LA DIMENSIÓN DE LO PROFUNDO: EL ESPÍRITU Y LA ESPIRITUALIDAD
El ser humano no posee solamente exterioridad, que es su expresión corporal. Ni solo interioridad, que es su universo psíquico interior. Está dotado también de profundidad, que es su dimensión espiritual.
El espíritu no es una parte del ser humano al lado de otras. Es el ser humano entero, que por su conciencia se descubre perteneciendo a un Todo y como porción integrante de él. Por el espíritu tenemos la capacidad de ir más allá de las meras apariencias, de lo que vemos, escuchamos, pensamos y amamos. Podemos aprehender el otro lado de las cosas, su profundidad. Las cosas no son solo ‘cosas’. El espíritu capta en ellas símbolos y metáforas de otra realidad, presente en ellas pero no circunscrita a ellas, pues las desborda por todos los lados. Ellas recuerdan, apuntan y remiten a otra dimensión, que llamamos profundidad.
Así, una montaña no es solamente una montaña. Por el hecho de ser montaña trasmite el sentido de majestad. El mar evoca la grandiosidad, el cielo estrellado, la inmensidad, los surcos profundos del rostro de un anciano, la dura lucha por la vida y los ojos brillantes de un niño, el misterio de la vida.
Es propio del ser humano, portador de espíritu, percibir valores y significados y no solo enumerar hechos y acciones. En efecto, lo que realmente cuenta para las personas no son tanto las cosas que les pasan sino lo que ellas significan para su vida y qué tipo de experiencias que marcan, les proporcionaron.
Todo lo que sucede porta existencialmente un carácter simbólico, o podemos decir hasta sacramental. Ya observaba finamente Goethe: «Todo lo que es pasajero no es sino una señal» (Alles Vergängliche ist nur ein Zeichen). Es propio de la señal-sacramento hacer presente un sentido mayor, trascendente, realizarlo en la persona y hacerlo objeto de experiencia. En este sentido, todo evento nos recuerda aquello que vivenciamos y nutre nuestra profundidad.
Por eso llenamos nuestros hogares con fotos y objetos amados de nuestros padres, abuelos, familiares y amigos; de todos aquellos que entran en nuestras vidas y que tienen significado para nosotros. Puede ser la última camisa usada por el padre, que murió de un infarto fulminante con solo 54 años, el peine de madera de la abuela querida que murió hace años, la hoja seca dentro de un libro enviada por el enamorado lleno de saudades. Estas cosas no son sólo objetos; son sacramentos que hablan a nuestra profundidad, nos recuerdan a personas amadas o acontecimientos significativos para nuestras vidas.
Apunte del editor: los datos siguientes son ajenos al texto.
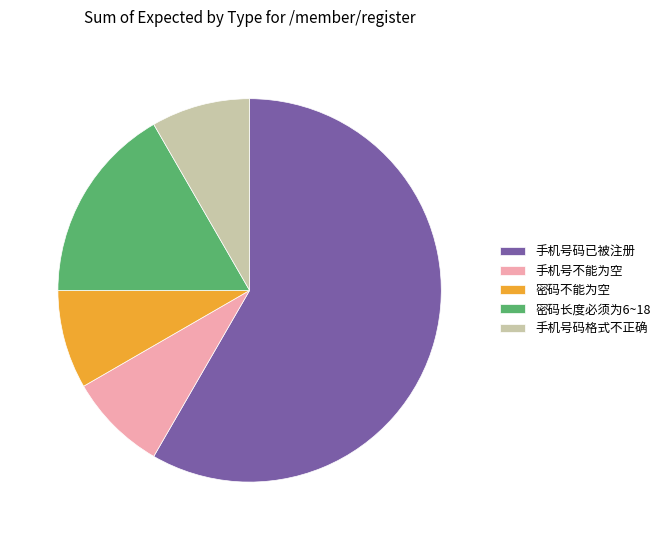

Which slice represents more than half of the pie?

手机号码已被注册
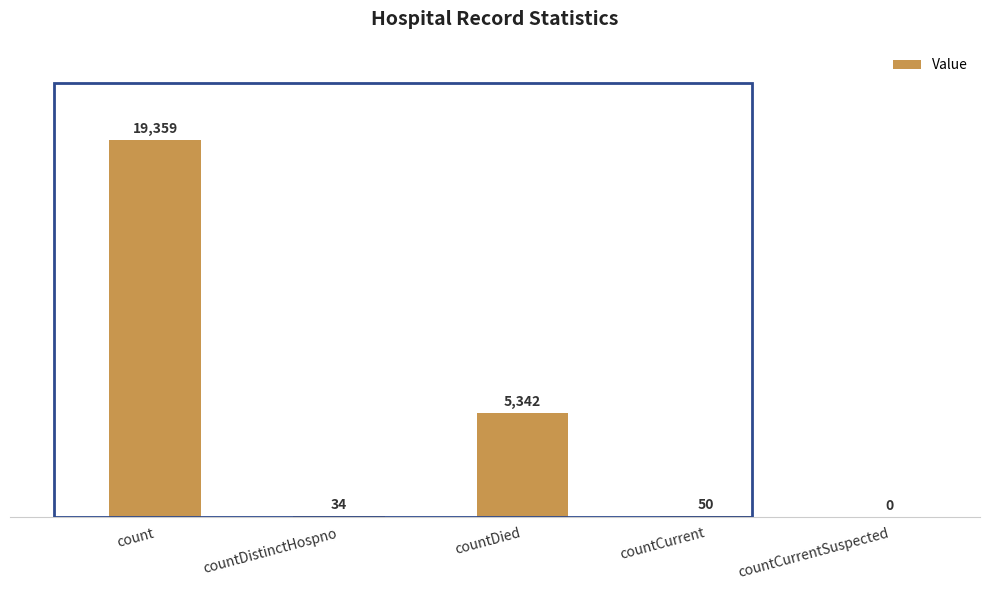

Reading right to left, extract all data points from this chart.

countCurrentSuspected=0	countCurrent=50	countDied=5342	countDistinctHospno=34	count=19359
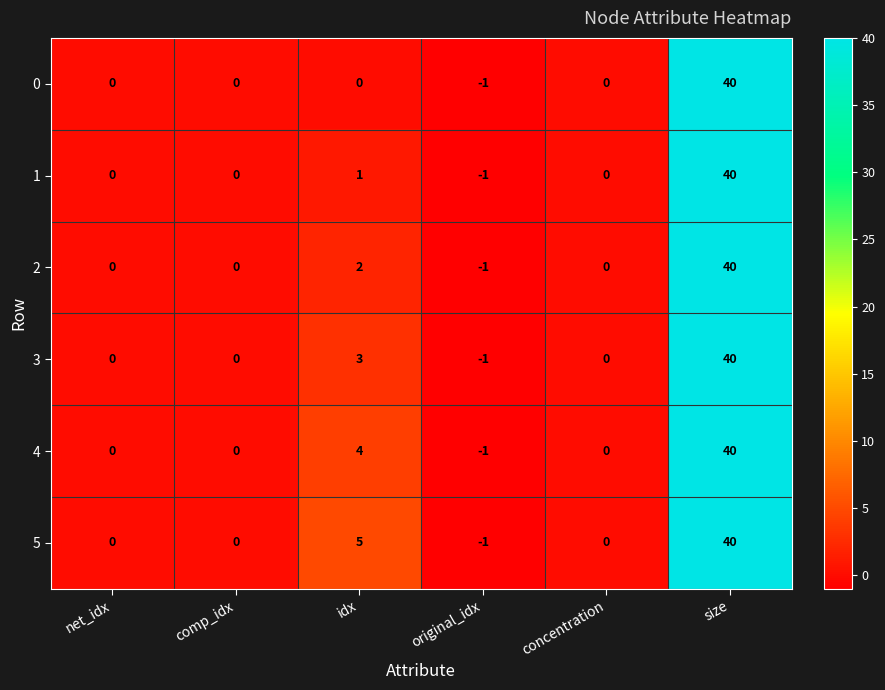

At how many categories does at least one series exceed 34?

1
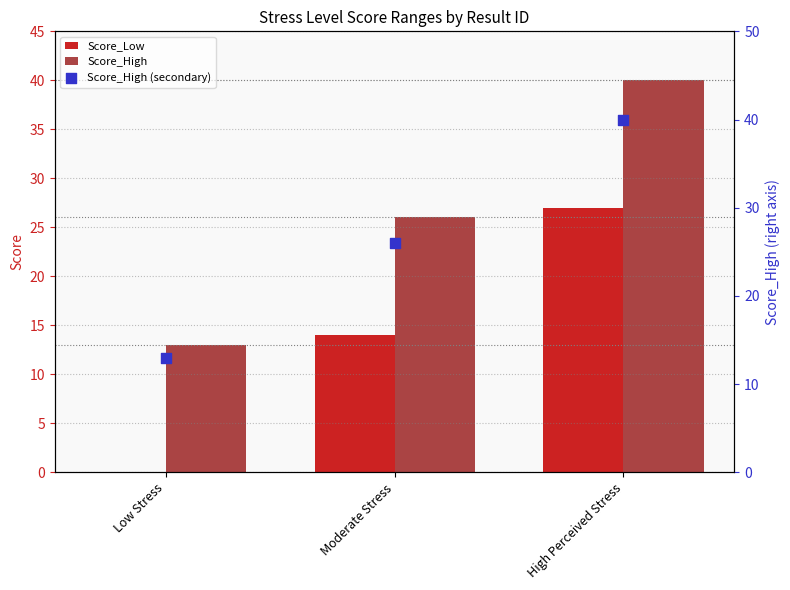

Which series contains the lowest Y value?

Score_Low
El espíritu nos permite hacer una experiencia de no dualidad, muy bien descrita por el zen budismo. «Tú eres el mundo, eres el todo» dicen los Upanishad de la India mientras el gurú señala hacia el universo. O « tú eres todo», como dicen muchos yoguis. «El Reino de Dios (Malkuta d’Alaha o ‘los Principios Guías de Todo’) está dentro de vosotros», proclamó Jesús. Estas afirmaciones nos remiten a una experiencia viva más que a una simple doctrina.
La experiencia de base es que estamos ligados y religados (la raíz de la palabra ‘religión’) unos a otros y todos a la Fuente Originaria. Un hilo de energía, de vida y de sentido pasa por todos los seres volviéndolos un cosmos en vez de un caos, sinfonía en vez de cacofonía. Blas Pascal, que además de genial matemático era también místico, dijo incisivamente: «El corazón es el que siente a Dios, no la razón» (Pensées, frag. 277). Este tipo de experiencia transfigura todo. Todo queda impregnado de veneración y unción.
Las religiones viven de esta experiencia espiritual. Son posteriores a ella. La articulan en doctrinas, ritos, celebraciones y caminos éticos y espirituales. Su función primordial es crear y ofrecer las condiciones necesarias para permitir a todas las personas y comunidades sumergirse en la realidad divina y alcanzar una experiencia personal del Espíritu Creador. Lamentablemente muchas de ellas han enfermado de fundamentalismo y doctrinalismo que dificultan la experiencia espiritual.
Esta experiencia, precisamente por ser experiencia y no doctrina, irradia serenidad y profunda paz, acompañada de ausencia de miedo. Nos sentimos amados, abrazados y acogidos en el Seno Divino. Lo que nos sucede, nos sucede en su amor. La misma muerte no nos da miedo, la asumimos como parte de la vida y como el gran momento alquímico de transformación que nos permite estar verdaderamente en el Todo, en el corazón de Dios. Necesitamos pasar por la muerte para vivir más y mejor.